The degradation curve is typically steeper in the first year as the solid electrolyte interphase (SEI) layer forms, then flattens out for a period, before accelerating again as the cell approaches end of life. This “knee” in the degradation curve is where a lot of financial models fall apart. If your model assumes linear fade and the real curve has a knee at year 8, you are overvaluing the back half of the asset’s life.

State of health is not a single number

The other issue is that “state of health” as reported by a battery management system is not always what investors think it is. SoH can be defined in terms of capacity (how many ampere-hours the cell can still deliver) or in terms of resistance (how much internal impedance has increased). These two measures do not always move in lockstep.
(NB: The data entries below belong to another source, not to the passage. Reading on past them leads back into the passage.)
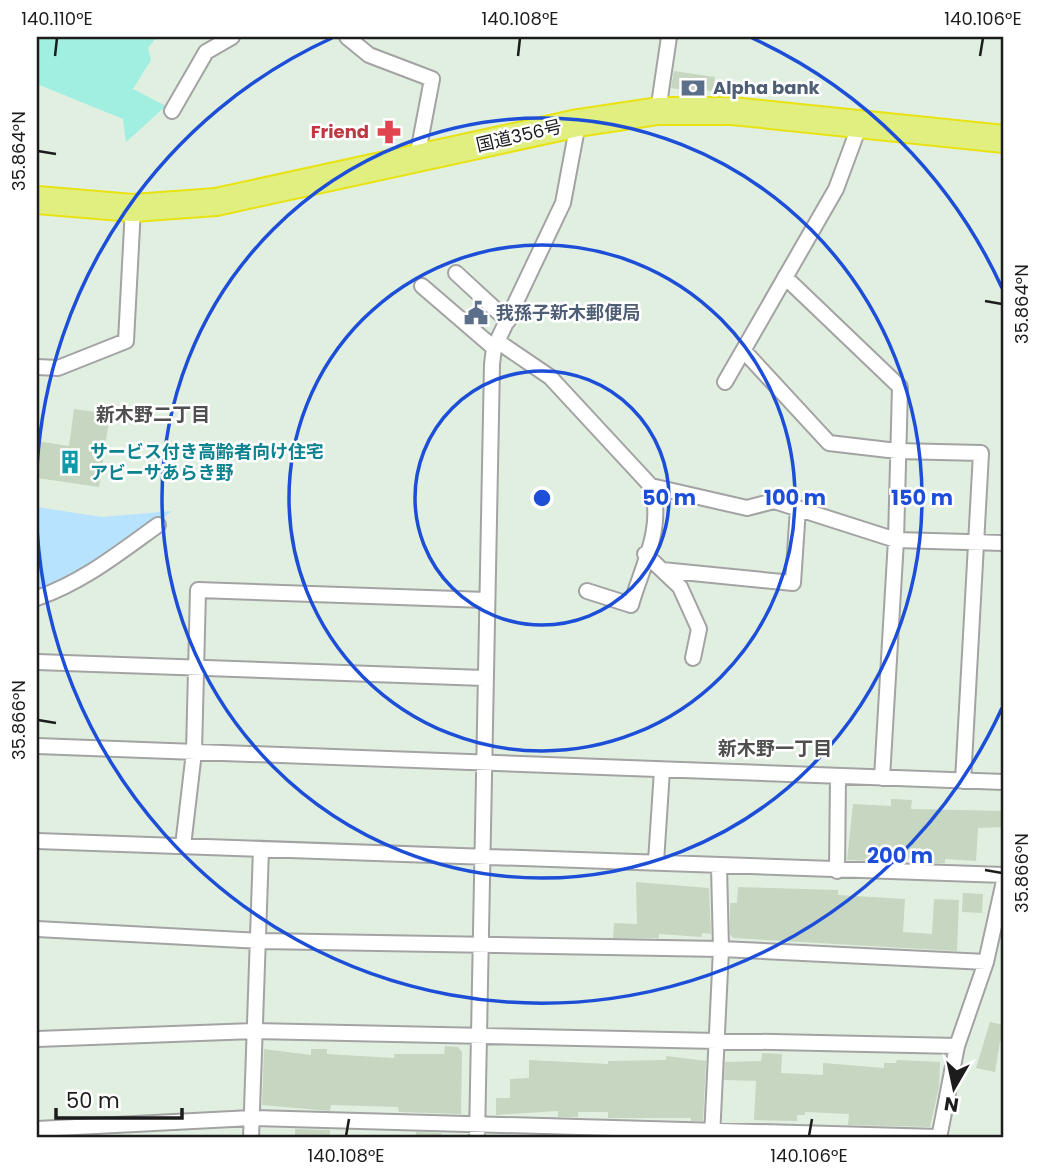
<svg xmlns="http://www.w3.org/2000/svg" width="1041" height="1175" viewBox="0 0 1041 1175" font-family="Poppins,'Noto Sans JP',sans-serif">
<rect width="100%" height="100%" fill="#e1efe1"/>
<path fill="#a1efe1" d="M37,37H157L148,48L151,60L133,89L166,106L126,142L123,119L37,84Z"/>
<path fill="#b8e3fe" d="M37,507L102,517L172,511L130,544L43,589H37Z"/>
<path fill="#c6d6c1" d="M674,71L715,77L713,91L701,90V93L671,88Z
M74,409L110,414L99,487L37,478V441L69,446Z
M891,799L912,800L911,809L1004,811V827L978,828L976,861L945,859V863H929L922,862V859L875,857V861L847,860L853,804L891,806Z
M636,882L709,888L711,934L702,933V937L659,934V938H613L614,923L637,924Z
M738,887L838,890V895L905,899L903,932L932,934L934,899L959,900L957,951L733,938L730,934V903H737Z
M963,893L983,894L982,913L962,912Z
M990,1022L1004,1025V1041H1000L995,1072L976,1068Z
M445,1046L458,1047L462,1052L461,1114L399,1112L398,1107L331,1105L330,1111L262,1105L264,1049L311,1055V1049H327V1054L394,1058V1054H444Z
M762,1053L782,1054L781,1073L823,1075V1063L884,1068V1063H896L897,1060L940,1062L939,1087L930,1127L848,1125L849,1114L805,1112V1115H797V1121L754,1120L756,1081L724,1080L725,1062L761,1061Z
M666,1056L706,1061L703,1121H691V1118H608V1112H578V1117H558V1111L496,1115V1098H510V1079L529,1078V1060L608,1064V1061L666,1060Z
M295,1129L330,1130V1138H295Z
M416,1132L441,1133V1138H416Z"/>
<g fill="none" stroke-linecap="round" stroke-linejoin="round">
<g stroke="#a3a3a3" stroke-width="18">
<path id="street" d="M347,37L369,55L432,79L417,158
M172,111L206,52L232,37
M658,111L669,37
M456,273L508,321
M785,277L900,387L896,540L882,778
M422,286L494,348
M497,341L550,377L651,486C665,527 642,566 631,605L587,591
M744,351L829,443L897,451L981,453L963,781
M37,367L58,368L126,341L133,208
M725,382L836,189L860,124
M651,486L747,508L774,501L896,540L1004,543
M645,554L680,587L699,629L693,658
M662,570L793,583L798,508
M37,598C83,582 119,553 158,525
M37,662L484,678
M37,746L1004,782
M37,841L1004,875
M183,846L194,752L198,590L486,600
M656,862L662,770
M837,871L838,777
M37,929L260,941L721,949L986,962
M37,1039L254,1031L957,1046
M37,1129L252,1118L939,1137
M712,1137L721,949L719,866
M251,1138L261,849
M477,1138L492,364L494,348L563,203L578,123
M939,1138L957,1046L986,962L1004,881"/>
</g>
<g stroke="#e8e213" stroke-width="30">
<path id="highway" d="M37,200L133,208L216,202L578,123L658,111H732L1004,139"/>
</g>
<use href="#street" stroke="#fff" stroke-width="14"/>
<use href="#highway" stroke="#e0ef80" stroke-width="26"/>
</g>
<path fill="none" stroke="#1c1c1c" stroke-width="2.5" d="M55,56L57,38M518,56L520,38M980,56L983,38M38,151L56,154M985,301L1002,304M38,720L56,723M985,870L1002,873M346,1136L349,1119M809,1136L812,1119"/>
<g fill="none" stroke="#1d4ed8" stroke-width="3.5">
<circle cx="542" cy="498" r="127"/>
<circle cx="542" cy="498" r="253"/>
<circle cx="542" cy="498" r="380"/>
<path d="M1002 708A506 506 0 0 1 37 529M37 467A506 506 0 0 1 332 38M752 38A506 506 0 0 1 1002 288"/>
</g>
<defs>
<g id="bank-bare" transform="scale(1.89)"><path d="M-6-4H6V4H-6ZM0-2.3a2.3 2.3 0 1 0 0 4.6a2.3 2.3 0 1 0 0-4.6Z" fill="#5c6f8a" stroke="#fff" stroke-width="2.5" paint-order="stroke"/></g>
<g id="pharmacy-bare" transform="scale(1.89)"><path d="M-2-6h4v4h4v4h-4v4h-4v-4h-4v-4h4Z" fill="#e0444e" stroke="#fff" stroke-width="2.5" paint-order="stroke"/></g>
<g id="civic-bare" transform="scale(1.89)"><path d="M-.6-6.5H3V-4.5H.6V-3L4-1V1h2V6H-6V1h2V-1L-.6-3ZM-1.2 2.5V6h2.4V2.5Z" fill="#5c6f8a" stroke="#fff" stroke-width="2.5" paint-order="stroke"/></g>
<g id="building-bare" transform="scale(1.89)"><path d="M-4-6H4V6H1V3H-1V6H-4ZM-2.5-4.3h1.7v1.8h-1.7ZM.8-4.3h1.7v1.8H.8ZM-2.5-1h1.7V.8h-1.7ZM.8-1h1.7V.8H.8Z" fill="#0f9aa8" stroke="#fff" stroke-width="2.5" paint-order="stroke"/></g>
</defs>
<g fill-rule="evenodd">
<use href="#bank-bare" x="693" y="88"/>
<use href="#pharmacy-bare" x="389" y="132"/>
<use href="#civic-bare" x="476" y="313"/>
<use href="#building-bare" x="70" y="462"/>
</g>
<g text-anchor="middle" stroke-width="5" stroke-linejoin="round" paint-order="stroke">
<g font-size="18" font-weight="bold" fill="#4e5e75" stroke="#fff" text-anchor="start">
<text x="713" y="94">Alpha bank</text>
<text x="496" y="319">我孫子新木郵便局</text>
</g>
<g font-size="18" font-weight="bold" fill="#be3a42" stroke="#fff" text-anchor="end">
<text x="369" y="138">Friend</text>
</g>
<g font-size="18" fill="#1c1c1c" stroke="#fff">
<text transform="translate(519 136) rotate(-13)" y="6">国道356号</text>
</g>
<g font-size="18" font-weight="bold" fill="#0d838f" stroke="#fff" text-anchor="start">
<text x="90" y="458">サービス付き高齢者向け住宅<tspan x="90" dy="21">アビーサあらき野</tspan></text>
</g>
<g font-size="19" font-weight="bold" fill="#4f4f4f" stroke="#fff">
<text x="153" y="421">新木野二丁目</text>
<text x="775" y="755">新木野一丁目</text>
</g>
</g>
<circle cx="542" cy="498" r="10" fill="#1d4ed8" stroke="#fff" stroke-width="3.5"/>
<g font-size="21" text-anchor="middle" font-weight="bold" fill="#1d4ed8" stroke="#fff" stroke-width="5" stroke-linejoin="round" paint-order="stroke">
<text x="669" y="505">50 m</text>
<text x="795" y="505">100 m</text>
<text x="922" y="505">150 m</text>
<text x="900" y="863">200 m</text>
</g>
<rect width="1041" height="1175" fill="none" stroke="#ffffff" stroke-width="77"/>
<g transform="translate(954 1088) rotate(189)" stroke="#ffffff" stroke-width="5" paint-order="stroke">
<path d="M0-5L12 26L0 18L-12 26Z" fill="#1c1c1c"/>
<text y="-10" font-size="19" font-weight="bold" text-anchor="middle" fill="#1c1c1c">N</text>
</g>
<path d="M56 1108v10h126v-10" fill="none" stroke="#1c1c1c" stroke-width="3.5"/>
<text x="66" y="1108" font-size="21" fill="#1c1c1c" stroke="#ffffff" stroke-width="5" paint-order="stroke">50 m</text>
<rect x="38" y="38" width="964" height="1098" fill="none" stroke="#1c1c1c" stroke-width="2.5"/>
<g font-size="18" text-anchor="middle" fill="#1c1c1c">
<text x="57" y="25">140.110°E</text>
<text x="520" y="25">140.108°E</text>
<text x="983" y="25">140.106°E</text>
<text transform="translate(19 151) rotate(-90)" y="6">35.864°N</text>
<text transform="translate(1022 304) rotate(-90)" y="6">35.864°N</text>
<text transform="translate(19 720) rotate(-90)" y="6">35.866°N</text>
<text transform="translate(1022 873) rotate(-90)" y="6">35.866°N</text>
<text x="346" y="1162">140.108°E</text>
<text x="809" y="1162">140.106°E</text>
</g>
</svg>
A cell might retain 90% of its original capacity but have significantly increased internal resistance, which limits the power it can deliver at peak rates. For a storage asset whose revenue depends on responding to grid signals within milliseconds, the power capability matters as much as the energy capacity. A financial model that only tracks capacity fade will miss this.

What better modelling looks like

There is no single correct degradation model, but there are better approaches than a flat annual percentage. Semi-empirical models that account for cycling depth, temperature, and C-rate can capture the shape of the degradation curve more accurately. Some operators are now using equivalent full cycle counting combined with cell-level telemetry data to build asset-specific degradation forecasts rather than relying on generic manufacturer warranties.

From a valuation perspective, the key is sensitivity analysis. If your base case assumes 2% linear fade, what happens to the IRR if degradation follows an exponential curve with a knee at year 8? What if the knee comes at year 6? These scenarios are not unlikely, and the difference in NPV can be material.

Why this matters now

As the grid-scale storage market matures, assets are being traded on secondary markets. Buyers need to understand what they are actually purchasing, and that means looking beyond nameplate capacity and warranty documents. The gap between a naive degradation assumption and a physics-informed one can represent millions of pounds in mispriced value over a 20-year asset life.

For anyone working in energy finance, understanding the engineering behind degradation is not optional. It is where the edge is.